Rewrite everything from the start of the records down to the line containing "audreyhiatt@windermere.com", both ends included, with "Trustworthy" replaced by "Reliable" and all else unchanged. Leave the pictures out of your answer.

───── SUPPLIED RECORDS

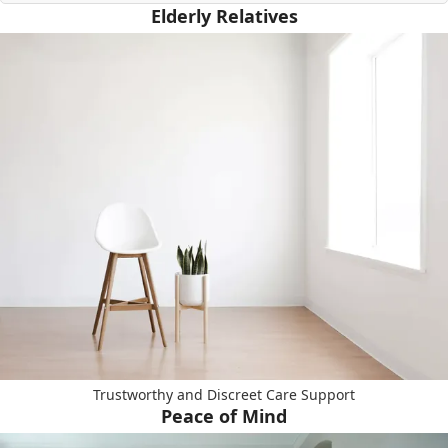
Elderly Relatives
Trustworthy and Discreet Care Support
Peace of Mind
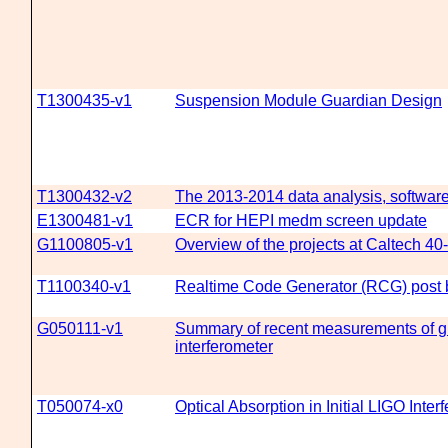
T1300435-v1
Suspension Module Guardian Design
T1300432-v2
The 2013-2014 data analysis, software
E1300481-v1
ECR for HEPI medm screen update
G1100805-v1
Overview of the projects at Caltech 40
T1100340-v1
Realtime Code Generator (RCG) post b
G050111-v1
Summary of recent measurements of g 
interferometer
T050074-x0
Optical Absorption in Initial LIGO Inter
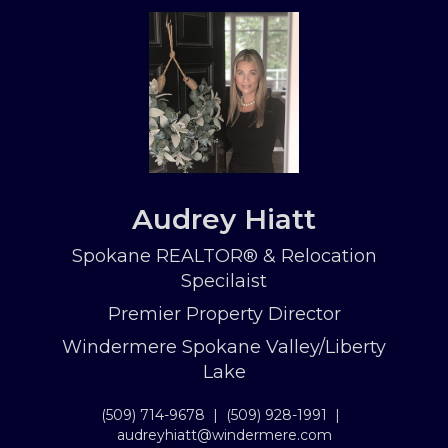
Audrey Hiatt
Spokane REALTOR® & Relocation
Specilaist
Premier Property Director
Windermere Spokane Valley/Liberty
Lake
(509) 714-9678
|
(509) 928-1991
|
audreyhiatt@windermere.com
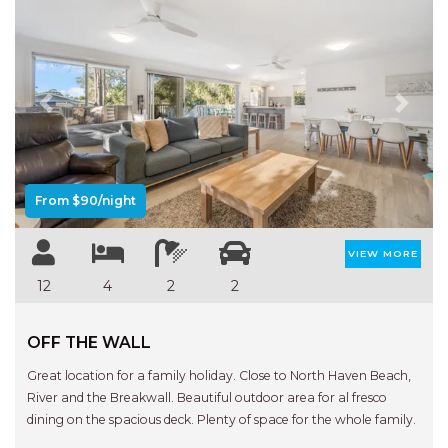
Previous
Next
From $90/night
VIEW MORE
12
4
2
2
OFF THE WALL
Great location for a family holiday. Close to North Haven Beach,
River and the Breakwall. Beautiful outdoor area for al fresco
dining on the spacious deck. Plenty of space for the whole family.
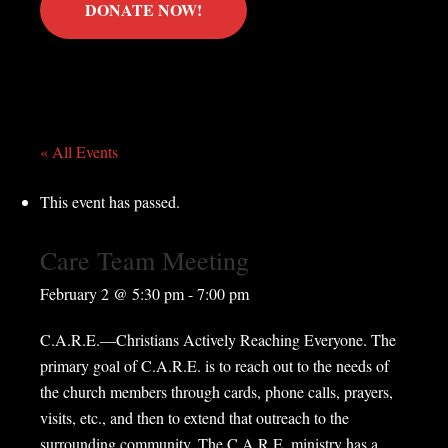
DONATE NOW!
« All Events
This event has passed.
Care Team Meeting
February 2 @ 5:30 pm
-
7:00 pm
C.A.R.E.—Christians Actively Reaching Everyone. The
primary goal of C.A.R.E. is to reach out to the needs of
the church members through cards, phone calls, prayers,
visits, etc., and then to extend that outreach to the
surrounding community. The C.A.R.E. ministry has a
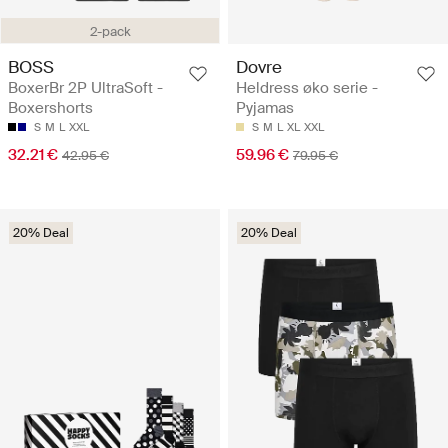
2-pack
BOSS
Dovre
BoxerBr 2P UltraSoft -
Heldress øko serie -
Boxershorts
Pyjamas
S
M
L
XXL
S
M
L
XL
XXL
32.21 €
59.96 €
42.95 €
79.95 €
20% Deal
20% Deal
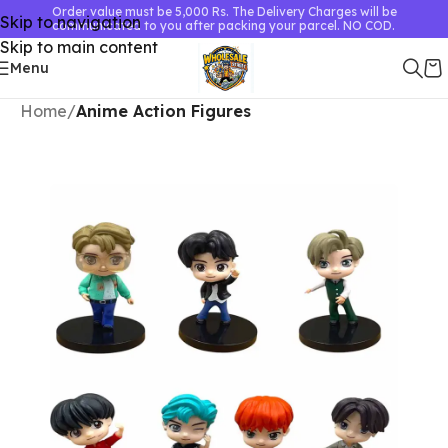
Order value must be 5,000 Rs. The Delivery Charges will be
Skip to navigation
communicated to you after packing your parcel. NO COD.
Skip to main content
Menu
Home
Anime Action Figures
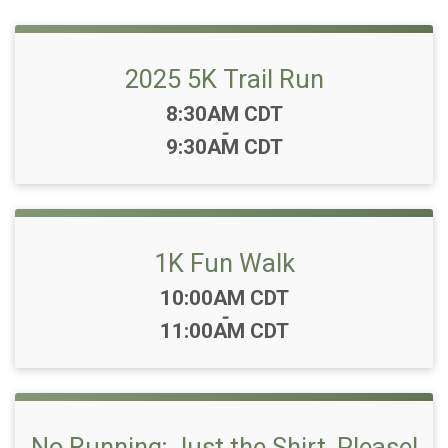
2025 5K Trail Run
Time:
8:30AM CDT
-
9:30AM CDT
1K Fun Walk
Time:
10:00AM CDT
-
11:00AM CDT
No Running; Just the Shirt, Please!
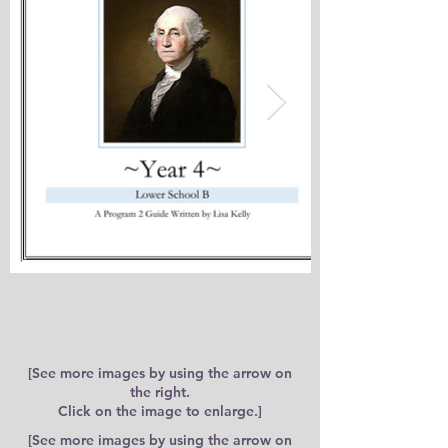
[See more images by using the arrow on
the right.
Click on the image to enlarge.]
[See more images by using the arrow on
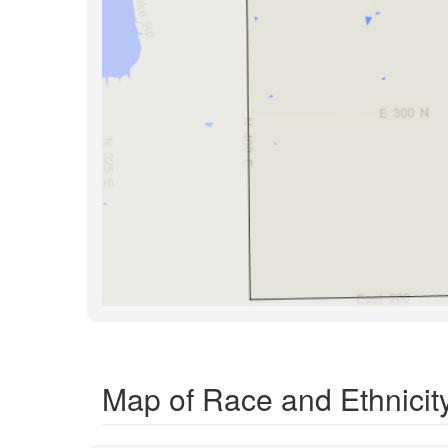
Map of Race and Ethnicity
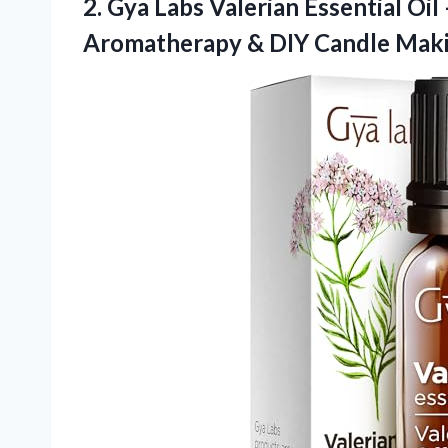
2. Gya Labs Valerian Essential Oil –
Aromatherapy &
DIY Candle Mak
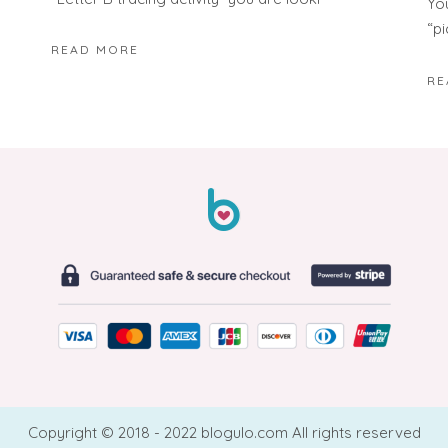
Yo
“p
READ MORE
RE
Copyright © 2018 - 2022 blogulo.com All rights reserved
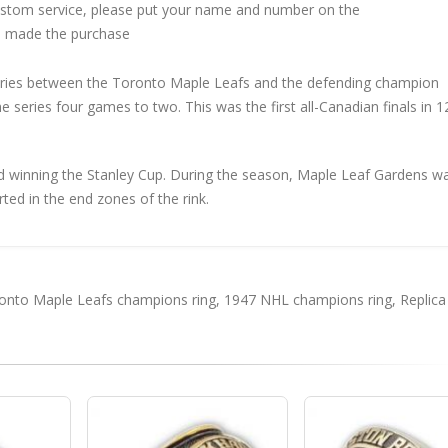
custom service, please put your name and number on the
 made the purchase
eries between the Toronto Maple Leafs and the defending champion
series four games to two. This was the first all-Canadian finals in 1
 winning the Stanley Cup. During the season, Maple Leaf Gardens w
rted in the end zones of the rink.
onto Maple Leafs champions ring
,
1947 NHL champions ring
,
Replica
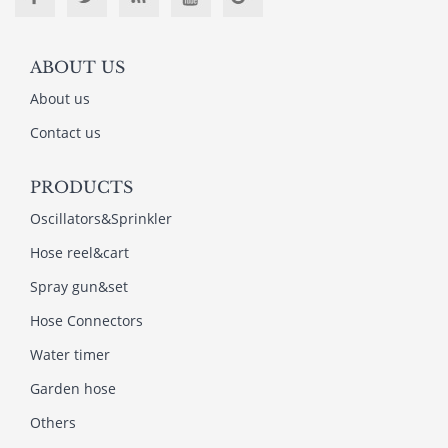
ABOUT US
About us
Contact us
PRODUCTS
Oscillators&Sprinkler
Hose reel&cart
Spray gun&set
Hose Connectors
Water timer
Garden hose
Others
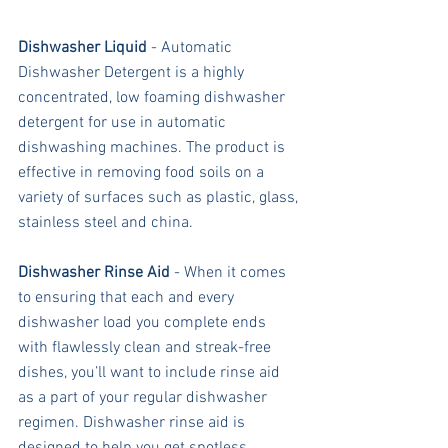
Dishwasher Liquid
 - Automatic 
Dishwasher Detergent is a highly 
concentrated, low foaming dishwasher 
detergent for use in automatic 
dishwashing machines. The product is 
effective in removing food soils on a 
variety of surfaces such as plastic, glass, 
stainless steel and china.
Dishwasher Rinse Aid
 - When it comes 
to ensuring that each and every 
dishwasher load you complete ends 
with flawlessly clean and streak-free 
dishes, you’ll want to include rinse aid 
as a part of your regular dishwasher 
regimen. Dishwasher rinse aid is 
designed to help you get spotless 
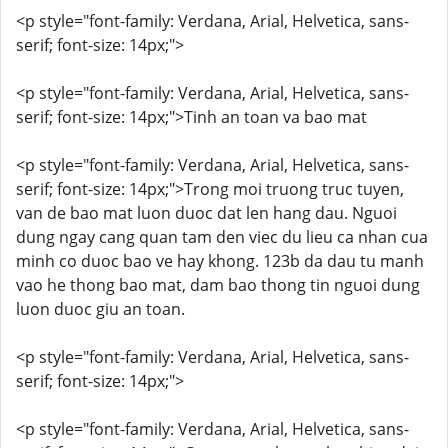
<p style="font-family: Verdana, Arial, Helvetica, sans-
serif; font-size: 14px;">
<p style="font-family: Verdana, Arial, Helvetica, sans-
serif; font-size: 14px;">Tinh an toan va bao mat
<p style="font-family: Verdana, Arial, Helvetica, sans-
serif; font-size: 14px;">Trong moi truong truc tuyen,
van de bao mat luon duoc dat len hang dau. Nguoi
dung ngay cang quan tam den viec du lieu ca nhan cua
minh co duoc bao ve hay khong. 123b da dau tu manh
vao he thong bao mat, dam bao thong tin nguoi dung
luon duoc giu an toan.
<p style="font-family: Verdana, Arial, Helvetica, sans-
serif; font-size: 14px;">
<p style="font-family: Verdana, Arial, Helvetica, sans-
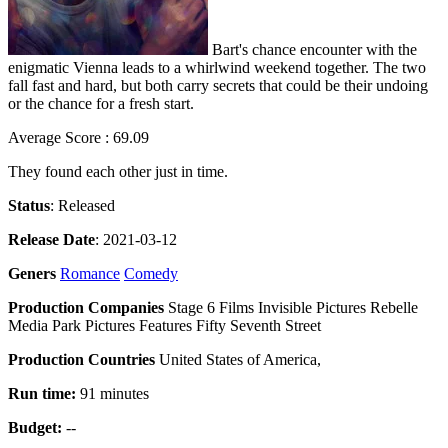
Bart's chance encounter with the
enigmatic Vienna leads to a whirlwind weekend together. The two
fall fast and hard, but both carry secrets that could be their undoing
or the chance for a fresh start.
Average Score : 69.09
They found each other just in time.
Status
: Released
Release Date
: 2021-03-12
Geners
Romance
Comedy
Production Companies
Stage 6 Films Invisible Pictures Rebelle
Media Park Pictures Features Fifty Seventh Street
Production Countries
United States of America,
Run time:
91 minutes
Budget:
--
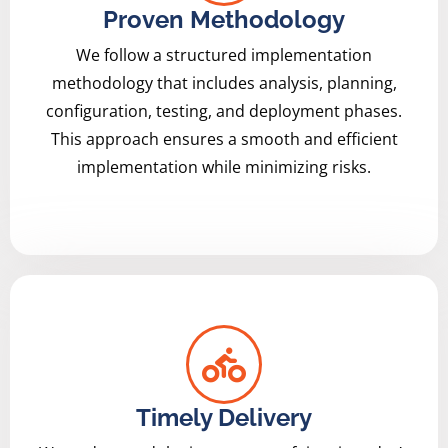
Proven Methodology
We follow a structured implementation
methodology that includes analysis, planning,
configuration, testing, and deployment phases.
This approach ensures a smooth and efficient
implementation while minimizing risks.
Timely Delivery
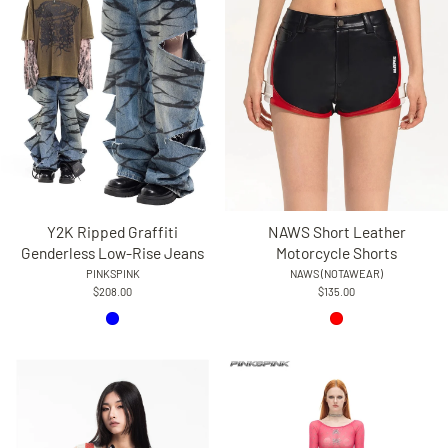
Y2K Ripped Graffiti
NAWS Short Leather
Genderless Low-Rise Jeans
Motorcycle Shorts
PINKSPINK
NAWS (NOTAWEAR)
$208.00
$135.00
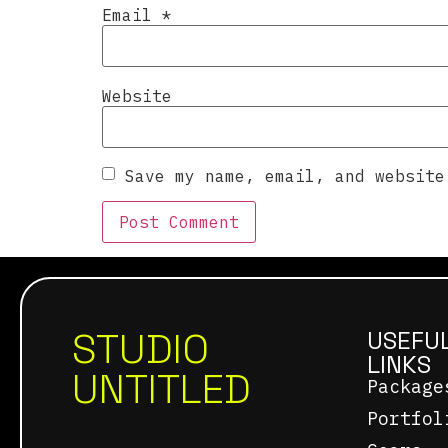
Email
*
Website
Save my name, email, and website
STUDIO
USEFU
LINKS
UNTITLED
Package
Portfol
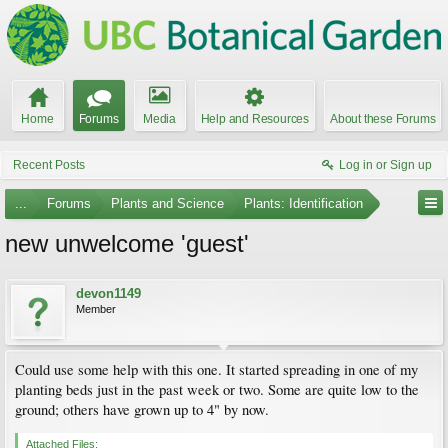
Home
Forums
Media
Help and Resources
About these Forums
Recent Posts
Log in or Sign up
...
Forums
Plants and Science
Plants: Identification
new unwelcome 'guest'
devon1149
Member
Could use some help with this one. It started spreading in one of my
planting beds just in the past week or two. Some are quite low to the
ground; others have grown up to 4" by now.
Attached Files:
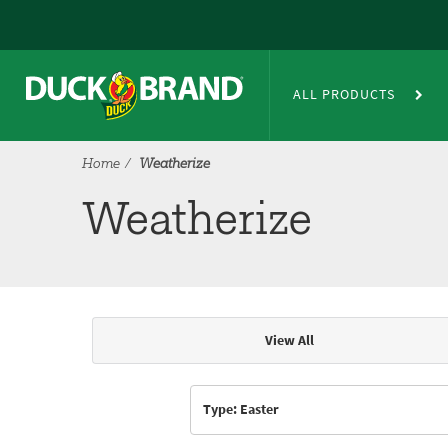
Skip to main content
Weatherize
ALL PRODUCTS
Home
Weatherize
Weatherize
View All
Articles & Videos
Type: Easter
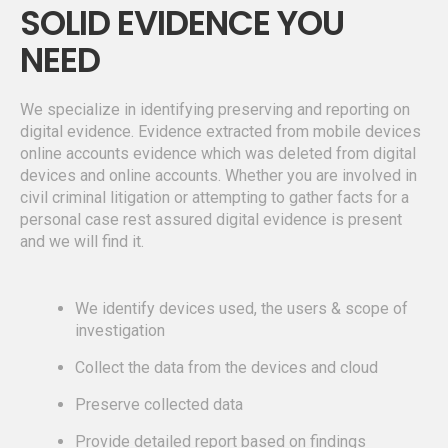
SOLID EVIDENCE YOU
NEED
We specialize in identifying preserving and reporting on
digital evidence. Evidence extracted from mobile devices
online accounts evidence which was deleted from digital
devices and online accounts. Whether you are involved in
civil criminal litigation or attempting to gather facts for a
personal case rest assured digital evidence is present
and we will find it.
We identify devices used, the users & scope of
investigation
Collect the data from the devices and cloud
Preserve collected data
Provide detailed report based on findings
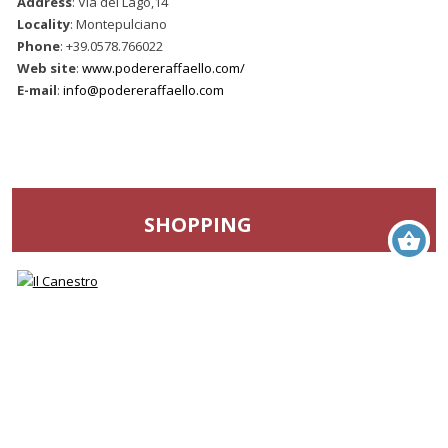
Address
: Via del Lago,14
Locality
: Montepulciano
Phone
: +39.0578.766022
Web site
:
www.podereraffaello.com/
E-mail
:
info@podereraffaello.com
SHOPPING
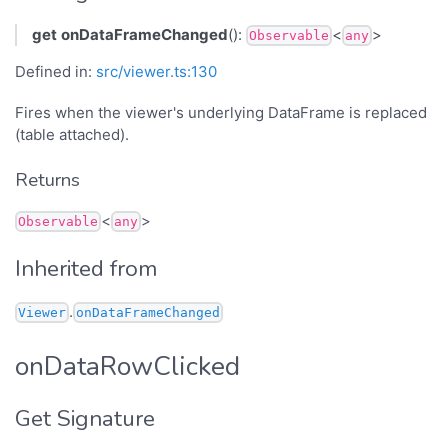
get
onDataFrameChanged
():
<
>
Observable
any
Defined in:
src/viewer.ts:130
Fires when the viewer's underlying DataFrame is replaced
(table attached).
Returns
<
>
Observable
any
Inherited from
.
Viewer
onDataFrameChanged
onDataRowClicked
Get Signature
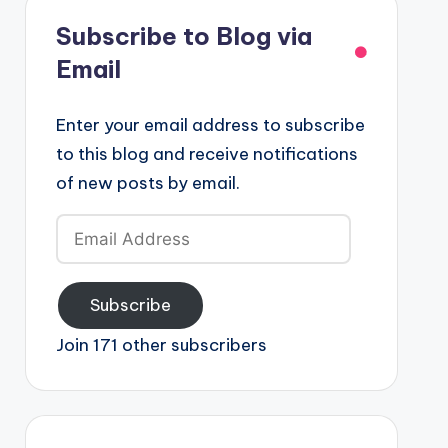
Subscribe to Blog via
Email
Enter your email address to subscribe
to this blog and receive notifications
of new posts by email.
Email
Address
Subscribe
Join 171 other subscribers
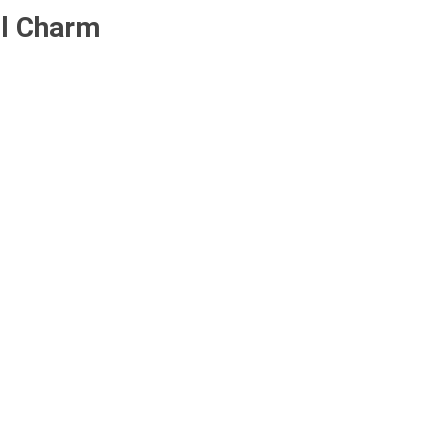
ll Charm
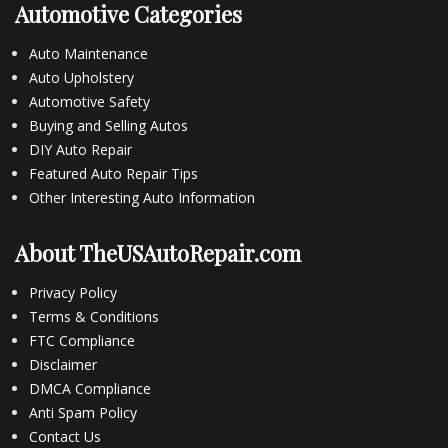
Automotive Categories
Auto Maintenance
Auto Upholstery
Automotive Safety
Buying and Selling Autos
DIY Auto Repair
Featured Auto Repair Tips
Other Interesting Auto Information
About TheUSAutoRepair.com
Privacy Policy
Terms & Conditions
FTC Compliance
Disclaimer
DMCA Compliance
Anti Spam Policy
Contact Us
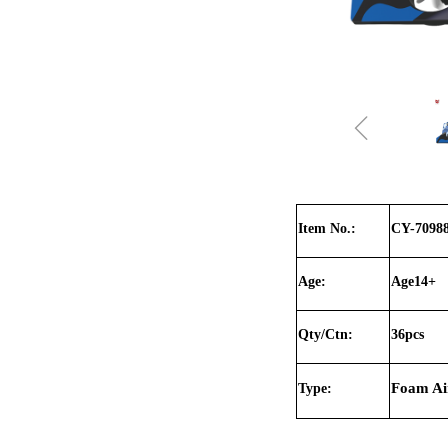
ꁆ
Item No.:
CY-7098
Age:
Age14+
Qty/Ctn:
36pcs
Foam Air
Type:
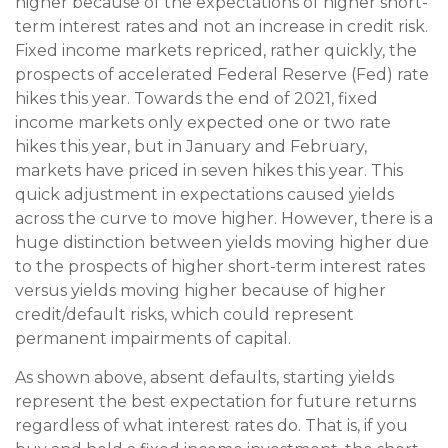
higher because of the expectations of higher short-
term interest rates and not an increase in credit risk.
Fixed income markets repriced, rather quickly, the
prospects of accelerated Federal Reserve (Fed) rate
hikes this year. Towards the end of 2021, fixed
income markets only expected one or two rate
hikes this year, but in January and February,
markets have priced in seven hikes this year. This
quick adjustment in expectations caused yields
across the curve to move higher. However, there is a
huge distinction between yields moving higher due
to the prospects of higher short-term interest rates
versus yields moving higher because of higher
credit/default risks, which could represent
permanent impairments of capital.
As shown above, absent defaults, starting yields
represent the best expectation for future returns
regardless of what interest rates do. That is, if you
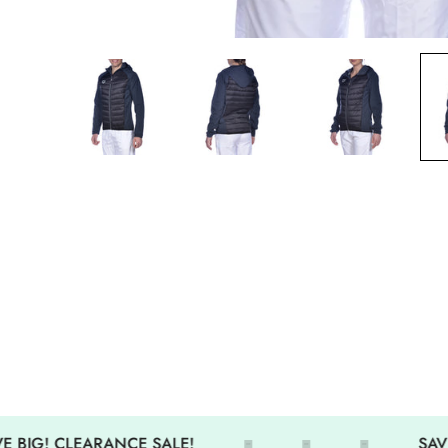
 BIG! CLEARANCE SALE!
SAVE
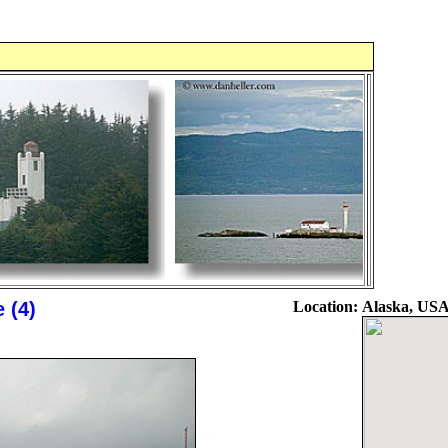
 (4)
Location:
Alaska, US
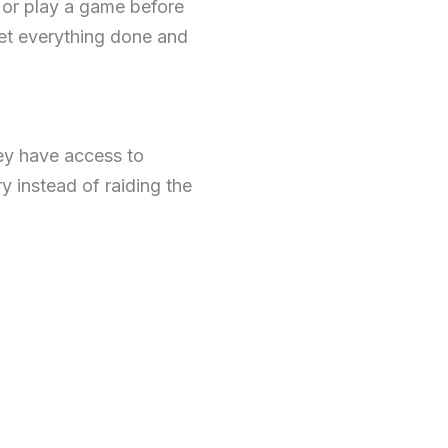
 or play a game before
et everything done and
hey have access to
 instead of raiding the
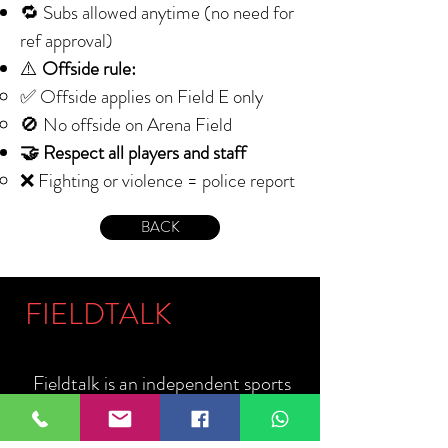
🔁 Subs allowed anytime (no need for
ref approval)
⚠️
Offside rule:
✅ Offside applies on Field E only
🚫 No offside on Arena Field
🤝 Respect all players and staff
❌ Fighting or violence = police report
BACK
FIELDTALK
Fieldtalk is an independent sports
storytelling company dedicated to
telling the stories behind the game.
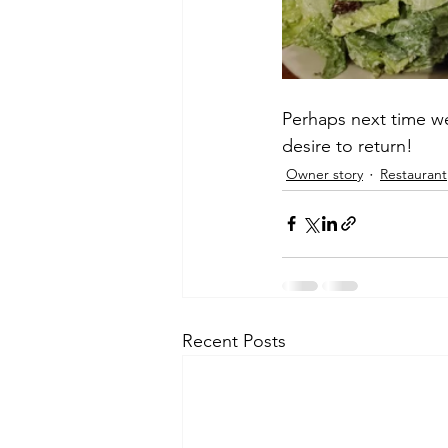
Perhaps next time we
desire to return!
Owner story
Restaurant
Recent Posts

──────────

__EXERCISE SOLUTION__
Elderly Relatives
Reliable and Discreet Care Support
Peace of Mind
T1300435-v1
Suspension Module Guardian Design
T1300432-v2
The 2013-2014 data analysis, software
E1300481-v1
ECR for HEPI medm screen update
G1100805-v1
Overview of the projects at Caltech 40
T1100340-v1
Realtime Code Generator (RCG) post b
G050111-v1
Summary of recent measurements of g 
interferometer
T050074-x0
Optical Absorption in Initial LIGO Inter
Audrey Hiatt
Spokane REALTOR® & Relocation
Specilaist
Premier Property Director
Windermere Spokane Valley/Liberty
Lake
(509) 714-9678
|
(509) 928-1991
|
audreyhiatt@windermere.com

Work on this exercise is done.